At the end, everything is glued together by a single automation.

It runs:

  • Once per night (for passive safety)
  • Or manually via a button (when I want control)

It:

  • Stages changes
  • Exits early if nothing changed
  • Generates a commit message
  • Commits
  • Pushes
  • Logs success or failure
alias: Auto-sync configuration to git
description: ""
triggers:
  - trigger: time
    at: "03:17:39"
  - trigger: state
    entity_id:
      - input_button.create_a_commit_and_push
    from: null
    to: null
conditions: []
actions:
  - action: shell_command.git_add
    metadata: {}
    data: {}
  - action: shell_command.git_has_staged_changes
    response_variable: staged_check
  - condition: template
    value_template: "{{ staged_check.stdout == 'yes' }}"
  - action: shell_command.git_diff_staged
    metadata: {}
    data: {}
    response_variable: diff_result
  - action: ai_task.generate_data
    metadata: {}
    data:
      task_name: Generate git commit message
      instructions: |-
        Write a concise, clear git commit message for the diff below.

        ```diff
        {{ diff_result.stdout }}
        ```
      entity_id: ai_task.openai_ai_task
      structure:
        commit_message:
          description: >-
            The commit message: a short summary of all the changes being
            committed. Sentence case without any special characters like quotes.
          selector:
            text:
              multiline: false
              type: text
              multiple: false
    response_variable: llm_result
  - action: input_text.set_value
    metadata: {}
    target:
      entity_id: input_text.configuration_commit_message
    data:
      value: "{{ llm_result.data.commit_message }}"
  - stop: Just testing, not actually committing.
    enabled: false
  - action: shell_command.git_commit
    metadata: {}
    data: {}
    enabled: true
    response_variable: commit_result
  - if:
      - condition: template
        value_template: "{{ commit_result.returncode == 0 }}"
    then:
      - data:
          name: Git Commit
          message: |
            Commit succeeded: {{ commit_result.stdout.split('\n')[0] }}
        action: logbook.log
    else:
      - data:
          name: Git Commit
          message: "Commit failed: {{ commit_result.stderr }}"
        action: logbook.log
      - stop: Commit failed
        error: true
  - action: input_text.set_value
    metadata: {}
    target:
      entity_id: input_text.configuration_commit_message
    data:
      value: ""
    enabled: true
  - action: shell_command.git_push
    metadata: {}
    data: {}
    enabled: true
    response_variable: push_result
  - if:
      - condition: template
        value_template: "{{ push_result.returncode == 0 }}"
    then:
      - action: logbook.log
        data:
          name: Git Push
          message: "Push succeeded: {{ push_result.stdout }}"
    else:
      - action: logbook.log
        data:
          name: Git Push
          message: >-
            Push failed (code {{ push_result.returncode }}): {{
            push_result.stderr or push_result.stdout }}
      - stop: Git push failed
        error: true
mode: single

What I like most is that it fails loudly:

  • Any Git error stops execution
  • Errors are logged
  • Nothing half-succeeds silently

Why I’m happy with this setup

This gave me:

  • A full audit log of my Home Assistant evolution
  • The ability to answer “what changed?” in seconds
  • Confidence to experiment more freely
  • A safety net that’s incremental, not binary

Backups are still there — but Git is now my first line of defense.

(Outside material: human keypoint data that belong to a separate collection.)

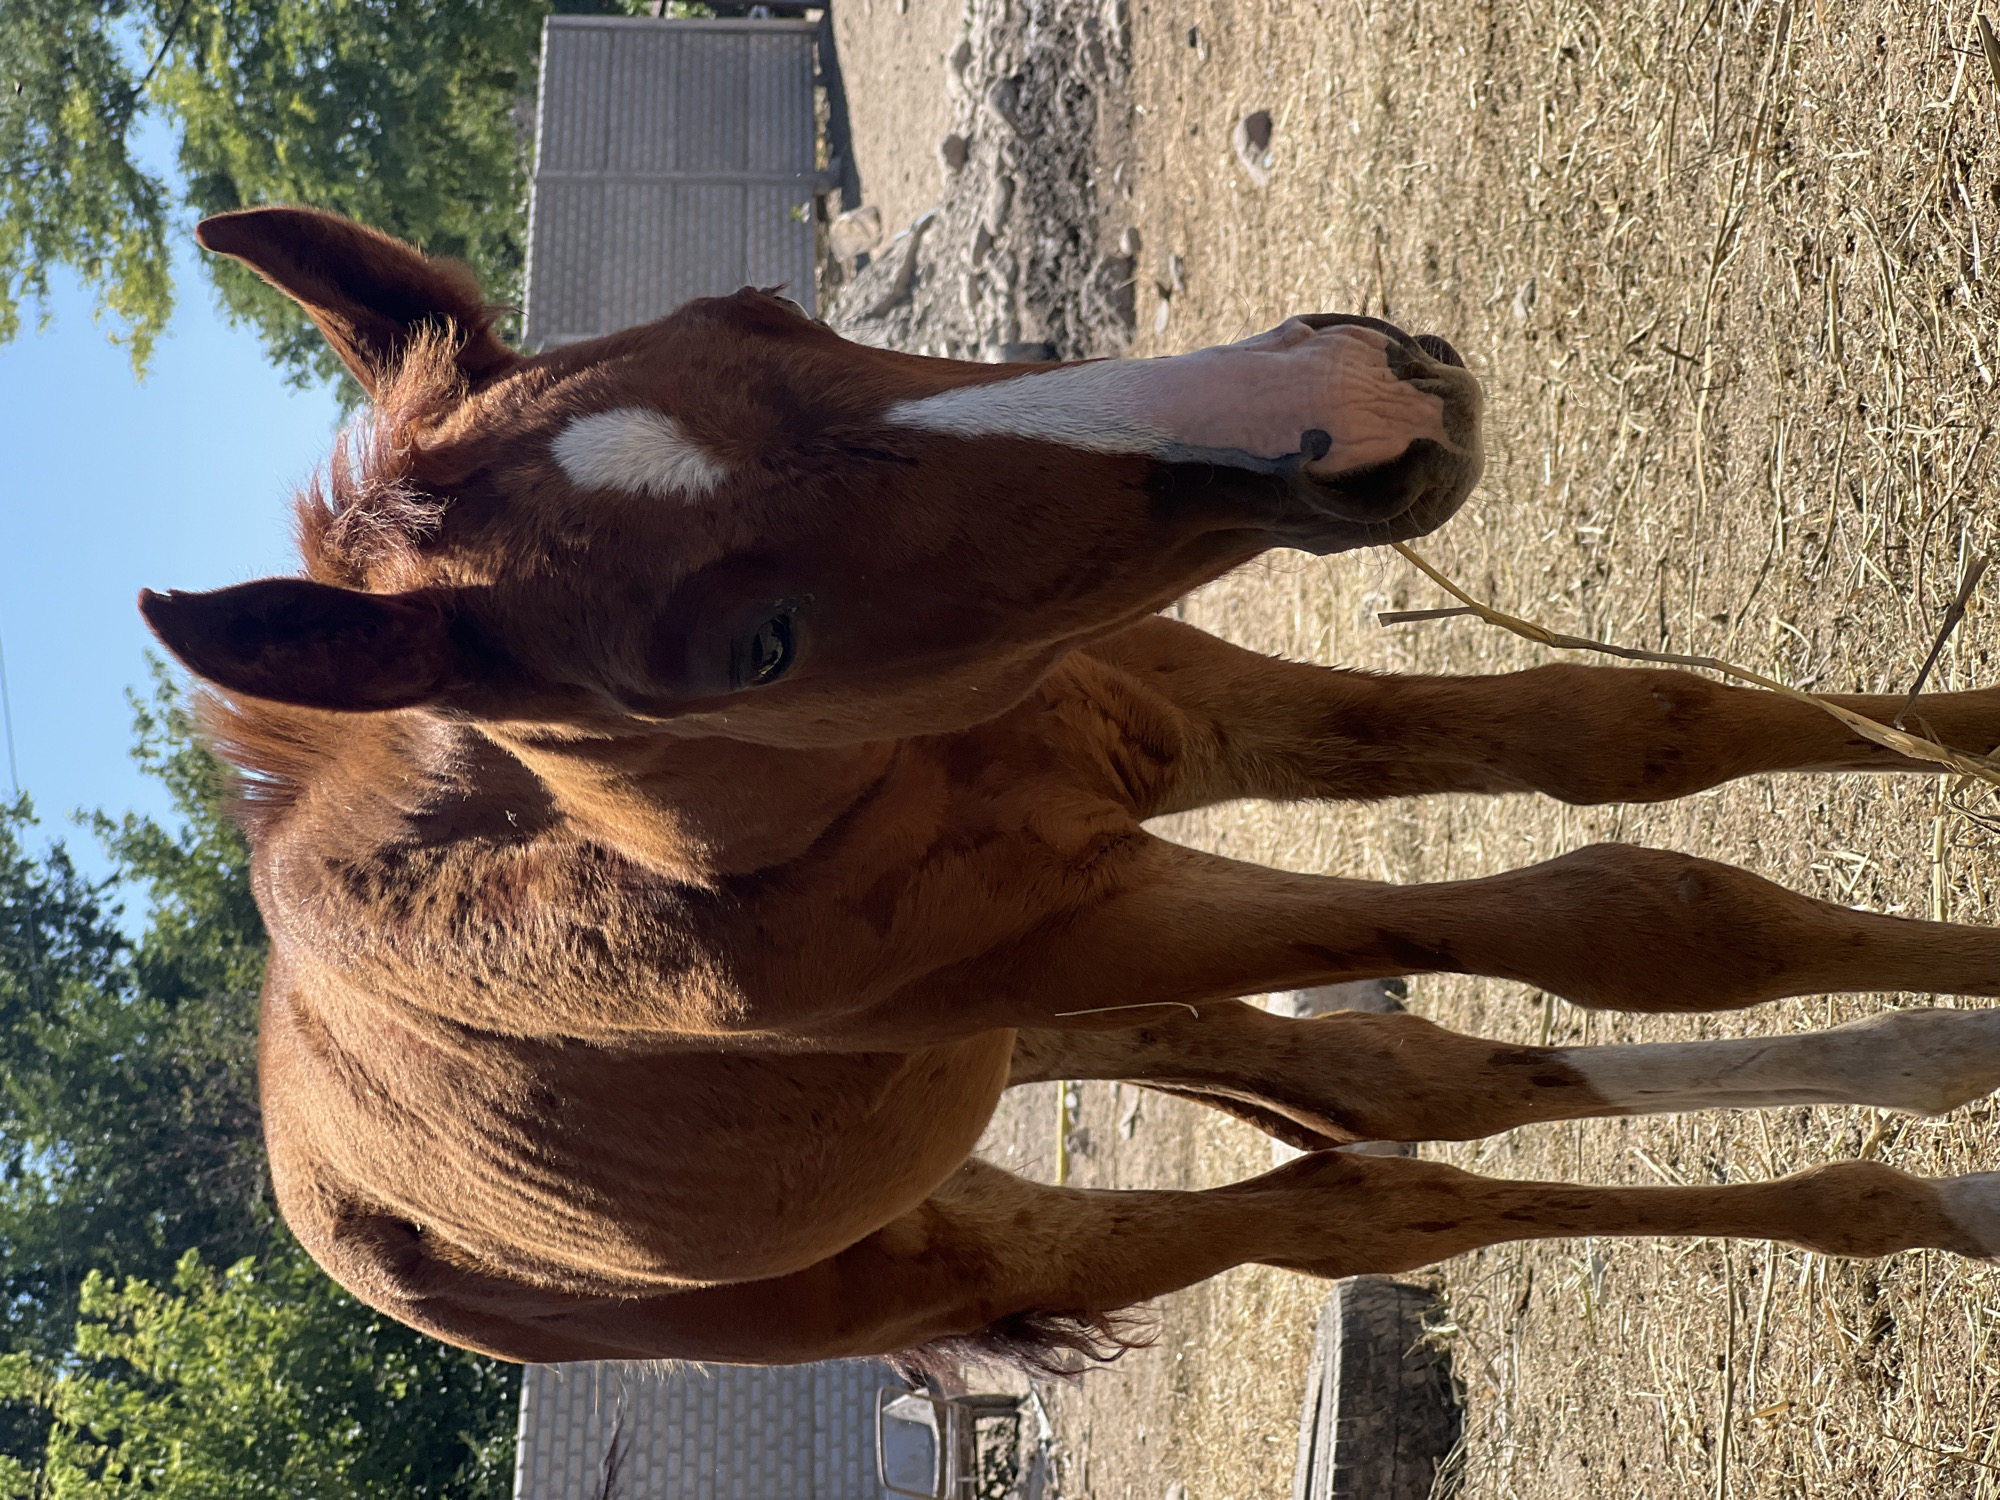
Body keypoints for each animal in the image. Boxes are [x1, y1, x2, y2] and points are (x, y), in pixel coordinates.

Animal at [139, 205, 2000, 1376]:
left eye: (766, 312)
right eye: (754, 640)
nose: (1352, 399)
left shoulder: (1162, 699)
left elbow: (1629, 738)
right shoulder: (1086, 915)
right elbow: (1642, 924)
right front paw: (1972, 1011)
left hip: (1004, 1052)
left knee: (1386, 1090)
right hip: (966, 1221)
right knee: (1359, 1203)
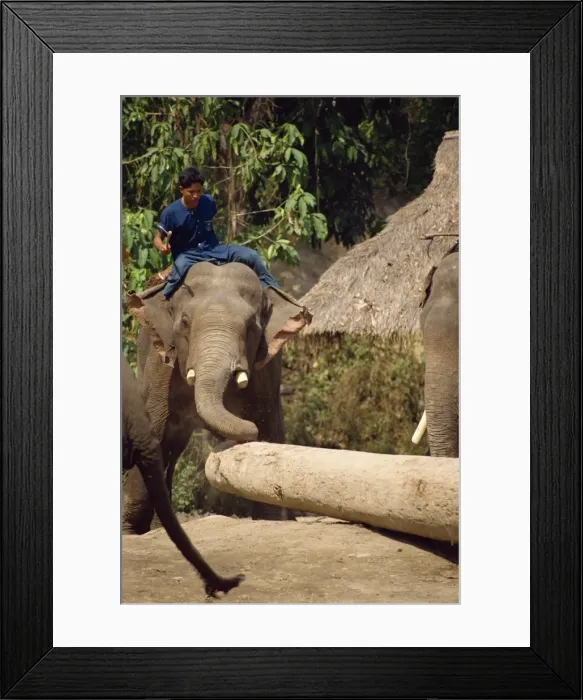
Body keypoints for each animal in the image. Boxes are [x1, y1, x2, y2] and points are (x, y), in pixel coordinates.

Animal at [123, 261, 312, 533]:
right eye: (185, 322)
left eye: (251, 326)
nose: (247, 428)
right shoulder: (161, 367)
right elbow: (153, 432)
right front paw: (129, 532)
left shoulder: (267, 371)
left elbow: (270, 429)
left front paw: (271, 520)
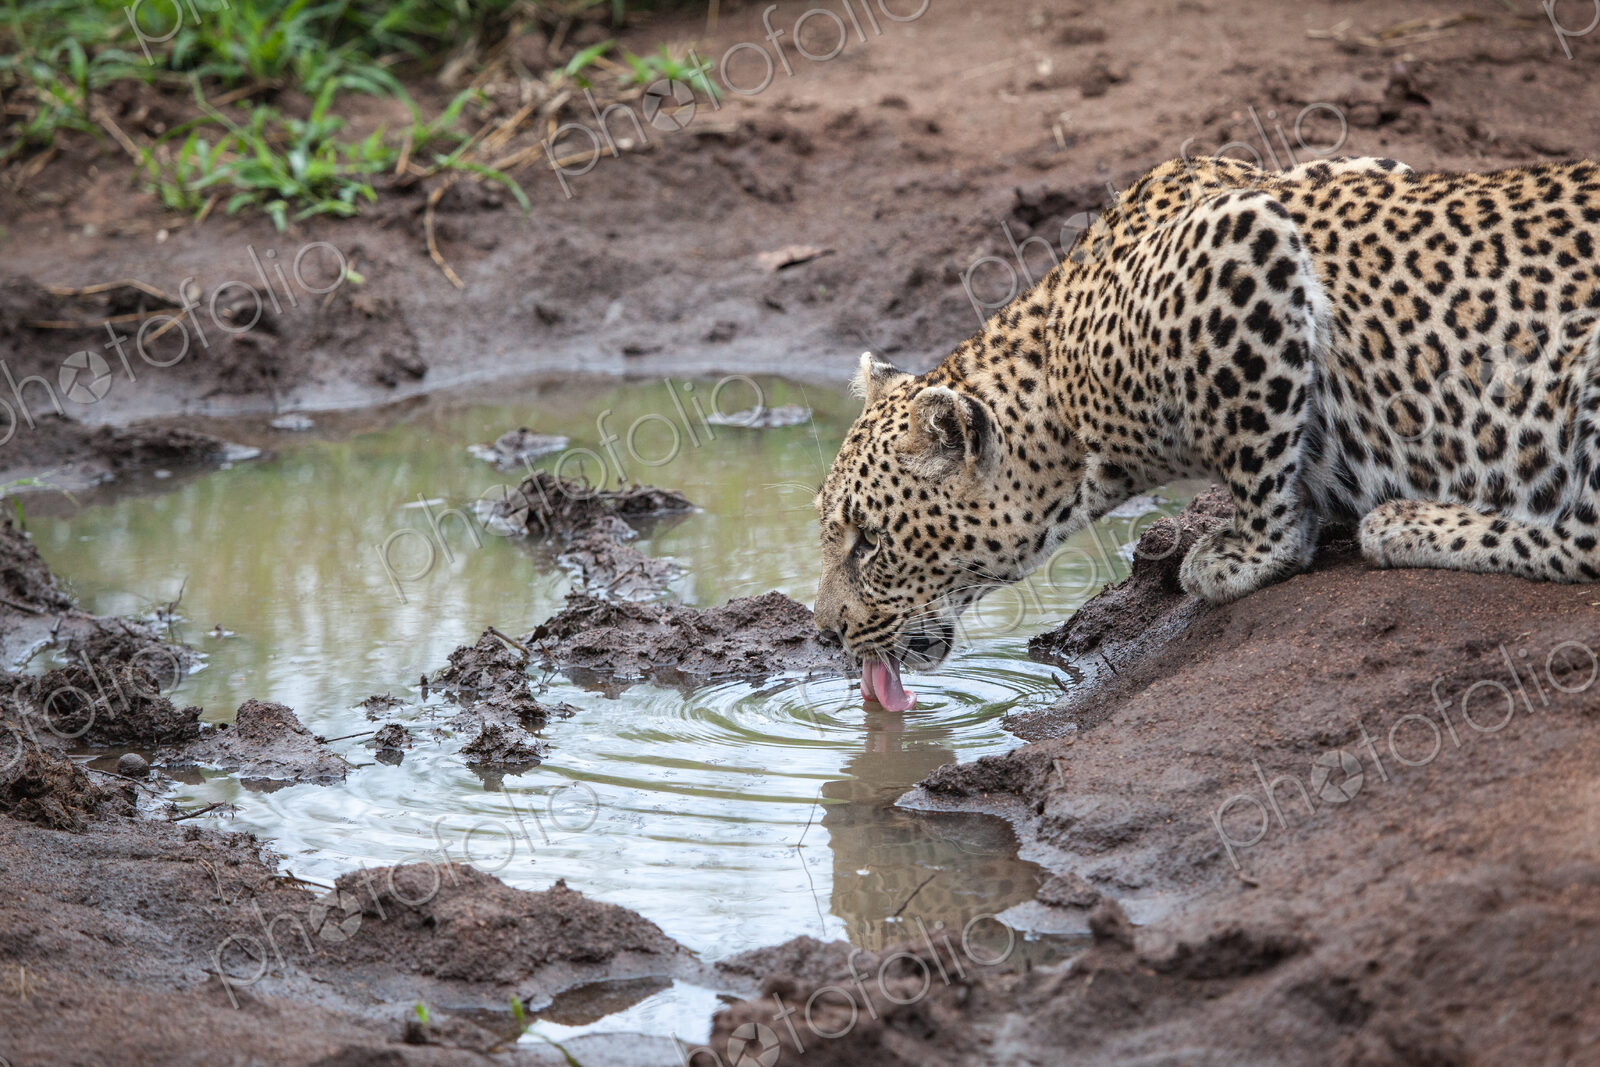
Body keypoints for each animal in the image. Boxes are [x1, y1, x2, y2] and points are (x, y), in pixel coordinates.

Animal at [812, 154, 1600, 709]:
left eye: (870, 543)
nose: (826, 633)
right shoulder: (1356, 167)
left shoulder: (1242, 249)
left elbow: (1258, 446)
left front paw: (1244, 554)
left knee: (1586, 538)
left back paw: (1409, 524)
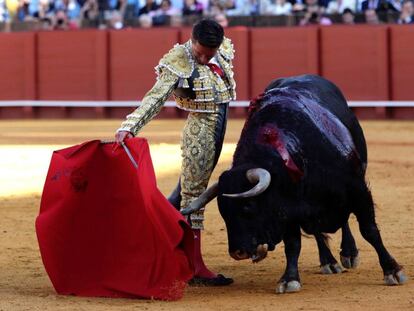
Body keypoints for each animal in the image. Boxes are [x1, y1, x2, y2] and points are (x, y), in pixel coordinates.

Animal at [182, 74, 408, 294]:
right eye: (223, 213)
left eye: (248, 207)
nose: (237, 252)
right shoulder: (288, 209)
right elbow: (293, 244)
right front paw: (289, 279)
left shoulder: (358, 190)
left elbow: (369, 230)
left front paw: (392, 271)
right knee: (317, 231)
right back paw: (328, 261)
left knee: (344, 222)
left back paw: (349, 253)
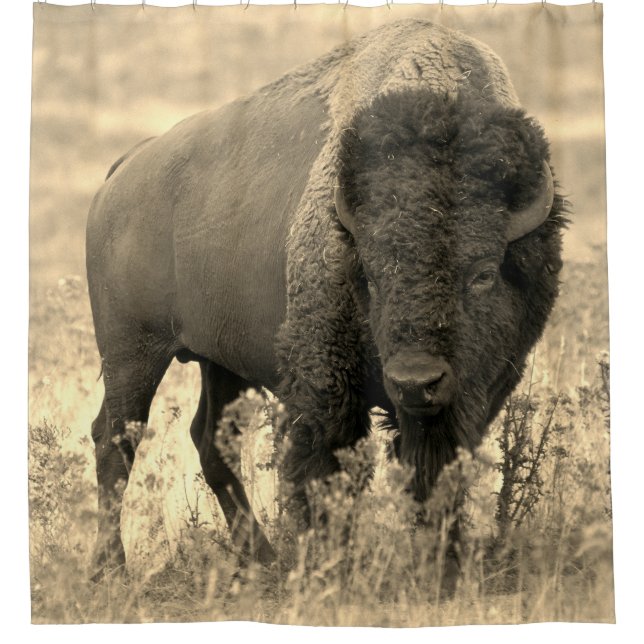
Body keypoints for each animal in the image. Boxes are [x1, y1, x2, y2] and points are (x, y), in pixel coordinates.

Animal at [86, 19, 565, 575]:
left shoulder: (470, 396)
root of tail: (122, 172)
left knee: (209, 439)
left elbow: (436, 475)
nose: (414, 381)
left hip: (218, 362)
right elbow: (324, 472)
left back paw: (261, 558)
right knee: (116, 437)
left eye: (484, 274)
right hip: (133, 353)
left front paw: (439, 566)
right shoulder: (325, 389)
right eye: (371, 275)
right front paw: (328, 565)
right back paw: (113, 568)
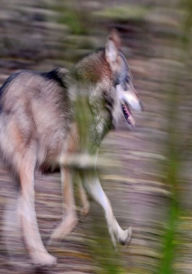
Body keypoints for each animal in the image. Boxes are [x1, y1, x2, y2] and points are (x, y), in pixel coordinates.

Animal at [0, 30, 142, 266]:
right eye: (128, 82)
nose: (142, 106)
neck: (94, 97)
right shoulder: (67, 162)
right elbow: (73, 214)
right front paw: (58, 235)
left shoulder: (86, 170)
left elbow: (107, 204)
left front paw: (120, 236)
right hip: (28, 169)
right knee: (25, 213)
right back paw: (41, 257)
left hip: (19, 177)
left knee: (15, 214)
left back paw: (20, 258)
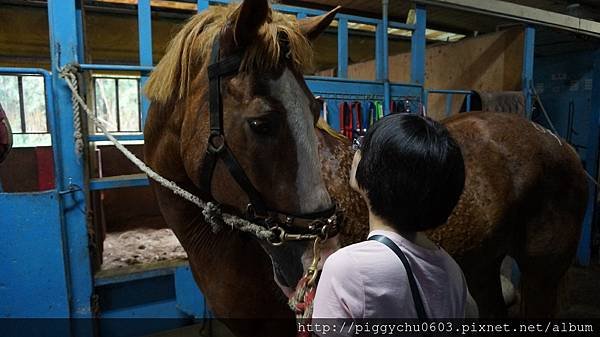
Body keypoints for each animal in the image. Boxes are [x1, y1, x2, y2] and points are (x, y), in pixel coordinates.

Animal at [144, 1, 584, 334]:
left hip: (542, 275)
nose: (317, 256)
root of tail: (557, 143)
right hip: (482, 266)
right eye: (261, 123)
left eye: (315, 109)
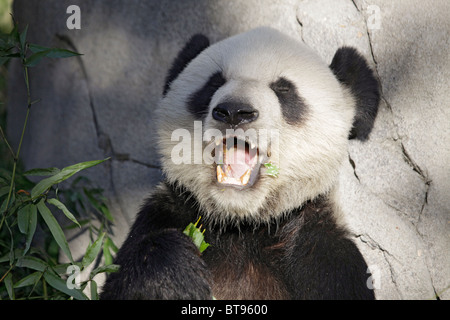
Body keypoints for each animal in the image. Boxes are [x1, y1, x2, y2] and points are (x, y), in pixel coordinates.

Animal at [100, 26, 378, 300]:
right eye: (214, 83)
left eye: (284, 89)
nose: (234, 112)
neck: (241, 224)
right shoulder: (166, 213)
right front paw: (174, 274)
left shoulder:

And because everything runs inside Home Assistant itself, I don’t have to maintain or remember anything else.


Final thought

This wasn’t about “using Git because developers do”.

It was about:

  • Treating my Home Assistant setup as something worth maintaining properly
  • Reducing fear around change
  • Making the system more legible to my future self

And honestly?

Once you have this, not having version history feels reckless.